The original Arabic root of the word ‘Ramadan’ denotes intense heat and shortness of rations – this year the word’s original meaning holds very true in Pakistan and Afghanistan where the soaring temperatures and long daylight hours of August have made it even more challenging to fast sans water and food.
Stepping into the home of a typical Barakat beneficiary in Pakistan, you will find that the pace and pressure of life has become more hectic, despite the fasting. For women in the household, the day begins around 3:30 a.m. They get up and prepare a meal for sehri, the pre-dawn feast that commences the day of fasting.
Shukurullah, his wife and their five children (three of who go to Barakat schools), are quite familiar with this routine. They describe a regular day during the month of Ramadan as being ‘tough.’ They start weaving carpets early in the morning around 4 a.m. and continue the work right into the hottest part of the afternoon: 3 p.m. “Then,” says the mother, “other household work needs to be done; we cook food for iftar (the breaking of the fast at sunset, around 7 p.m.) then, following the meal, we return to our weaving until 10 p.m.”

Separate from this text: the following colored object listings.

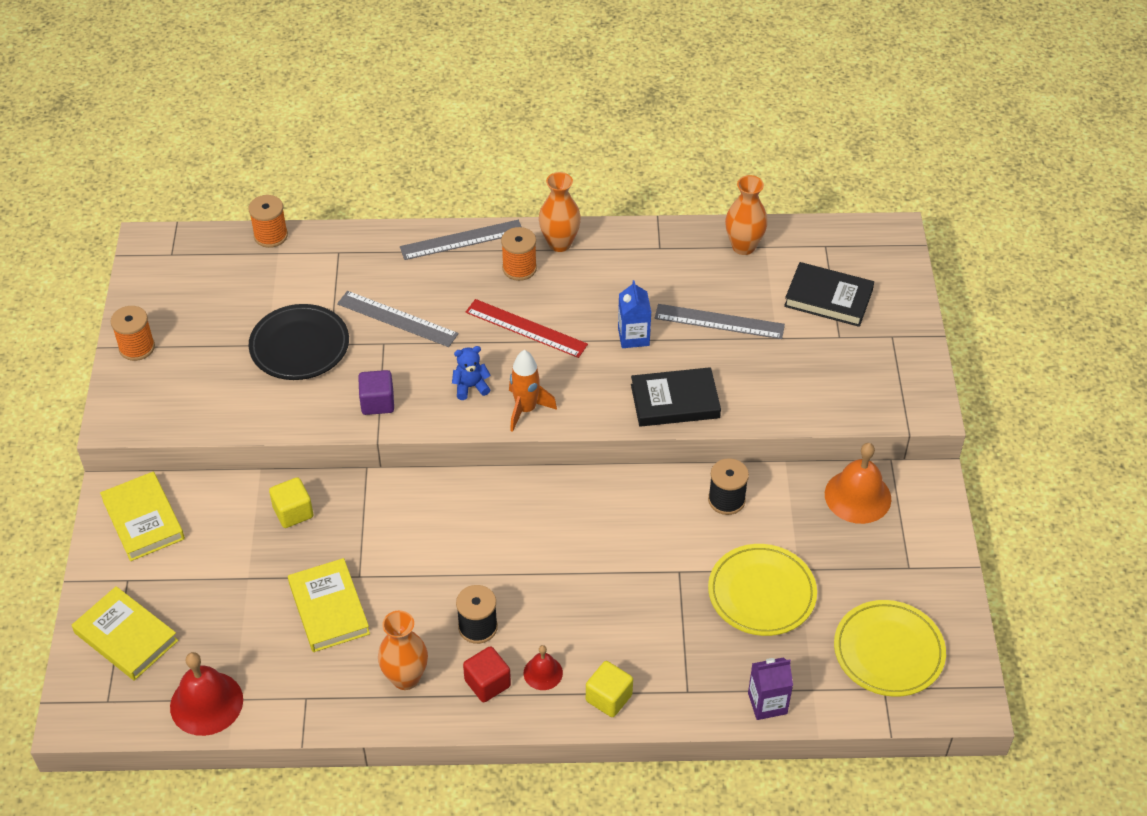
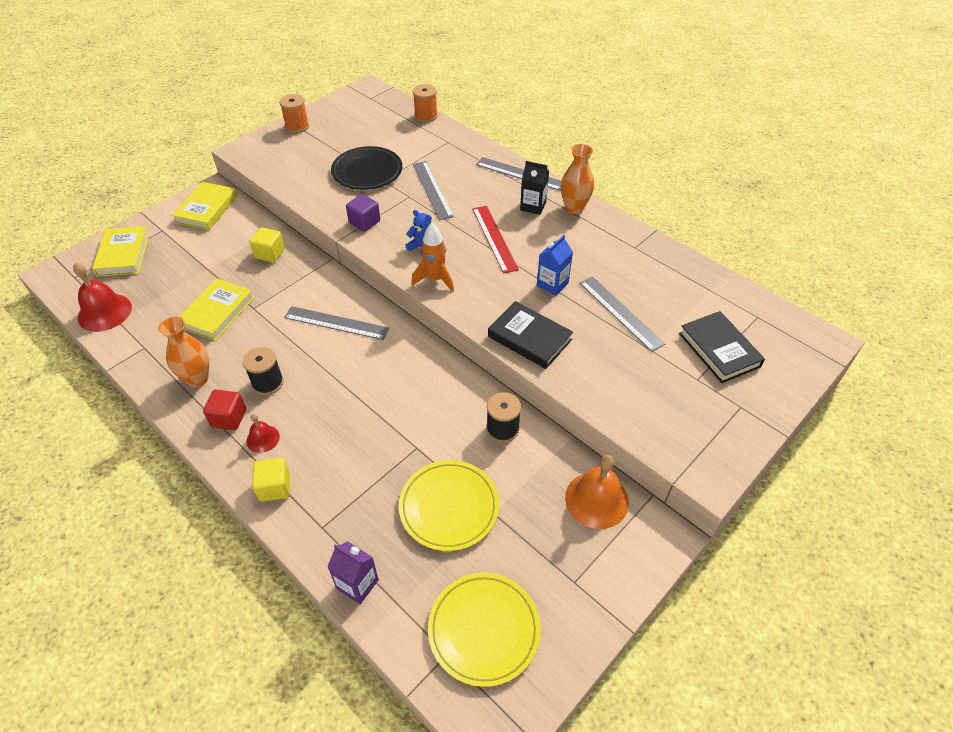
camera: 45 degrees right, 0 degrees up
(463, 526) = (336, 323): none -> grey ruler
(519, 268) = (533, 206): orange spool -> black carton
(743, 246) = (694, 281): orange vase -> none

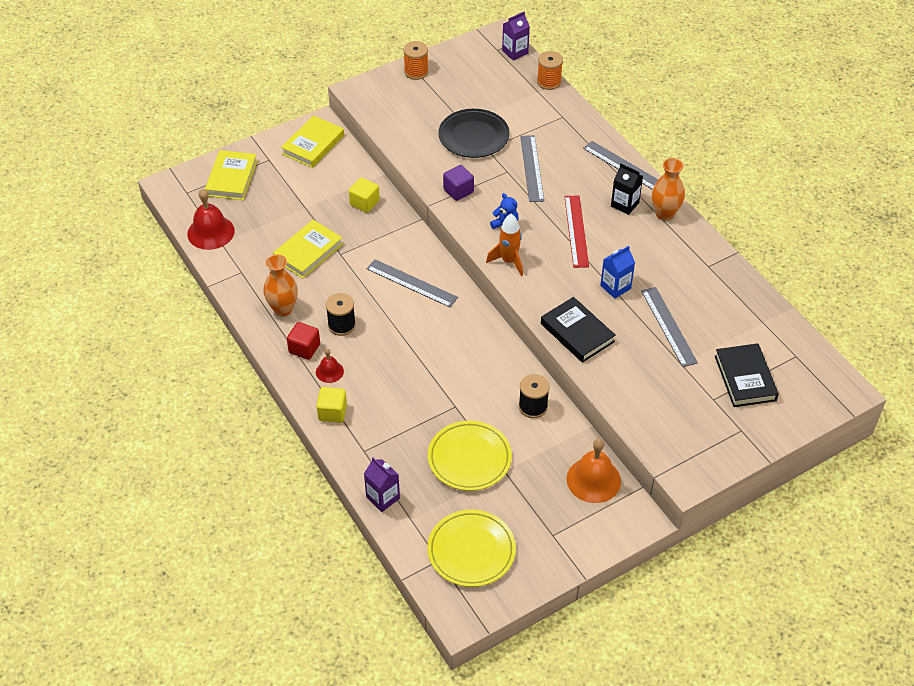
camera: 15 degrees right, 0 degrees up
(387, 97) = (515, 52): none -> purple carton

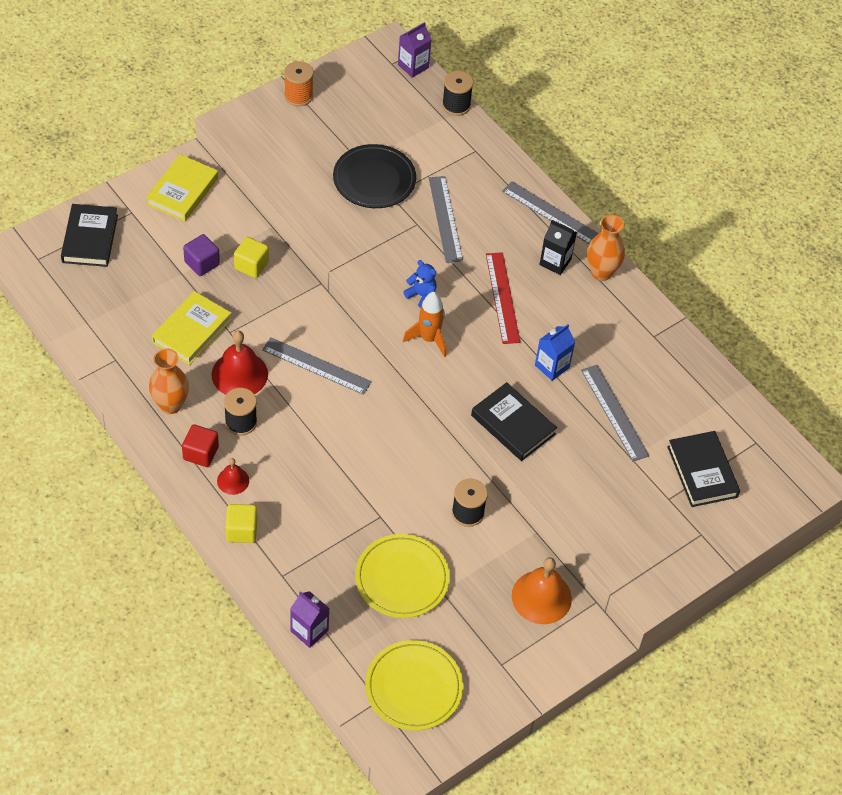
camera: 10 degrees left, 5 degrees up
(211, 232) = (73, 310): red bell -> red bell (239, 374)
(232, 178) = (90, 238): yellow book -> black book
(458, 191) = (363, 251): purple cube -> purple cube (202, 263)
(549, 82) = (456, 105): orange spool -> black spool

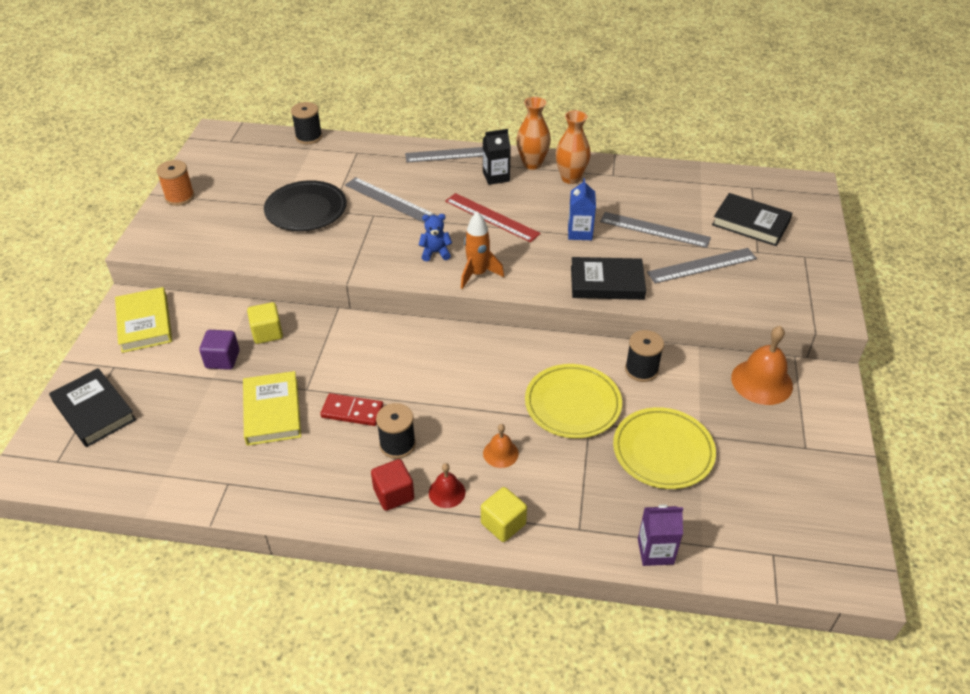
camera: 40 degrees left, 10 degrees down
(170, 405) = (321, 479): orange vase -> orange vase (571, 178)
(239, 374) = (352, 412): red bell -> red domino
(296, 485) = (500, 453): none -> orange bell
(316, 366) = (406, 361): grey ruler -> grey ruler (702, 265)
(413, 66) = (248, 134): purple carton -> none
(413, 687) = (780, 520): yellow plate -> yellow plate (572, 404)

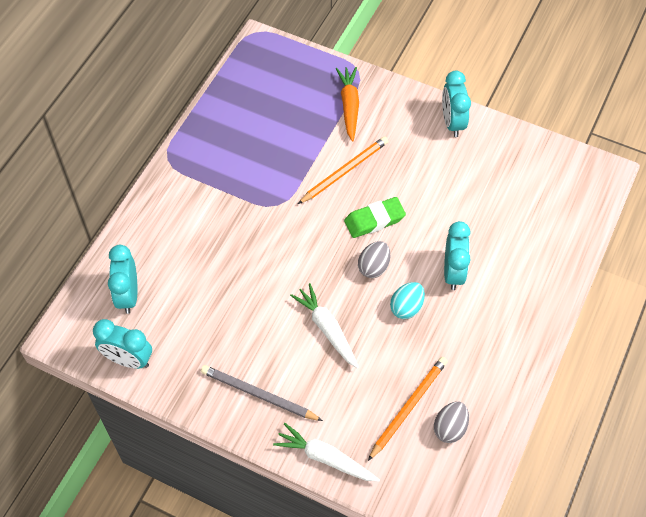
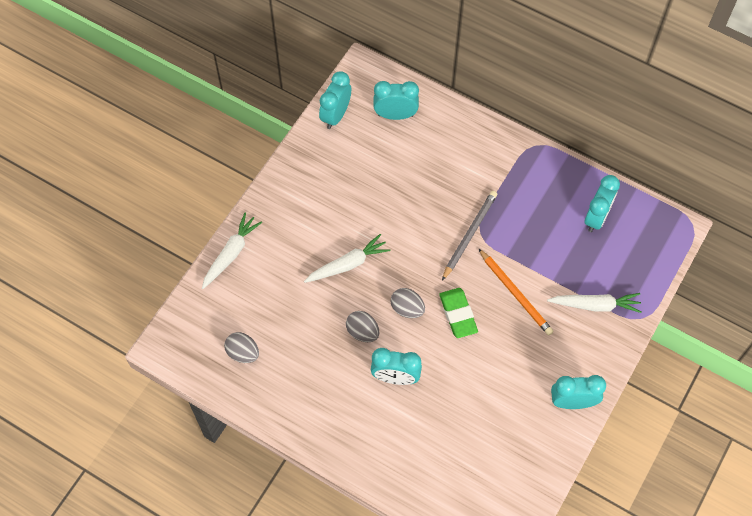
camera: 95 degrees right, 5 degrees up
(252, 106) = (596, 217): none -> turquoise clock
(258, 395) = (293, 208): grey pencil -> grey pencil (469, 235)
(349, 106) = (595, 305): orange carrot -> white carrot
(406, 307) = (362, 332): turquoise egg -> grey egg
(408, 407) = (266, 322): orange pencil -> none

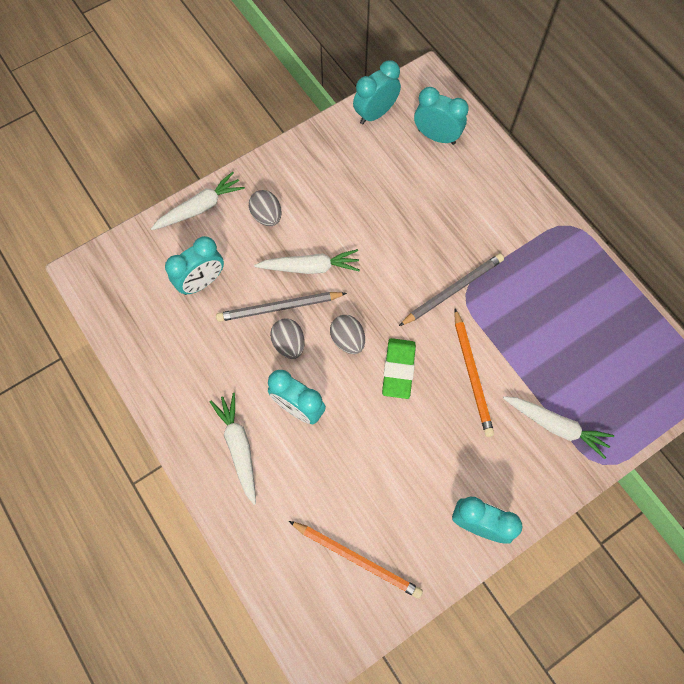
camera: 25 degrees right, 5 degrees up
(243, 353) = (158, 312): grey egg -> grey egg (267, 216)
(340, 307) = (279, 308): none -> grey pencil
(365, 427) = (239, 447): none -> white carrot
(497, 467) = (357, 559): none -> orange pencil
(596, 217) = (603, 330): turquoise clock -> turquoise clock (202, 282)

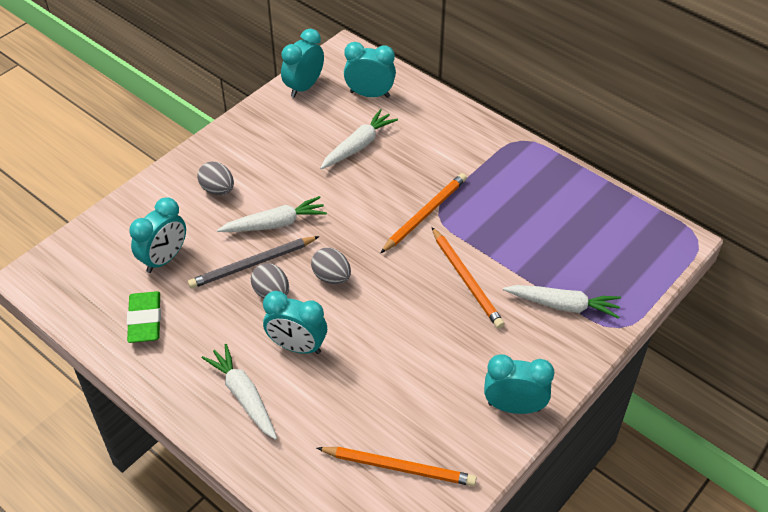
camera: 15 degrees left, 20 degrees down
(200, 207) = (145, 196): white carrot -> white carrot (358, 146)
(398, 369) = (391, 291): green eraser -> green eraser (145, 320)
(452, 290) = (425, 214): grey pencil -> orange pencil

Healthy children above 12 years are expected to participate fully in the fast, which is anything but easy. Rukhsana, a 14 year old Barakat student, says, “During fasting, we become tired, as we have to go to school and then weave carpets.” However, she adds, “It’s holy month for Muslims and it teaches us patience and how to remain cool and calm.”
For parents, the upcoming festival of Eid-ul-Fitr is a time of celebration, but also of increased expenses: “We become busier during Ramadan, as we have to finish the carpets on looms to meet the Eid expenses.” Additionally, “the prices of food and everything are very high (at this time of the year).”
As temperatures soar to 110 degrees in Attock, it becomes harder to go without water for the entire day, especially since most people work in non air-conditioned environments. Shukurullah’s family testifies that “it’s very hot in August and power failure is too common,” so that even the comfort of an electric fan is denied them as they sweat over daily chores.
As the month of August comes to end, Eid-ul-Fitr is much awaited and children anxiously anticipate a delicious feast: pulao (meat and rice), dried fruits and sweet dishes like saivayyain (a dish of fine, toasted sweet vermicelli noodles with milk) are prepared in celebration of the end of the month-long fast.
Shukurullah’s family gave us a true feeling for what Ramadan really means to our students, beyond the fasting and hardships that they face daily. Shukurullah’s teenage son Zakhir says, “It means Patience and to feel the hunger of those poor people who cannot eat their daily meals.” Coming from a family and community that struggles to make ends meet on a daily basis, this explanation humbles us. The consciousness of privilege, the ability to empathize with those who have less then ourselves, and the inclination towards charity is not limited to the well-off in the developed countries of the globe – it is a perception that is shared by others in the world, who may own less but believe themselves to be blessed in the true sense of the word.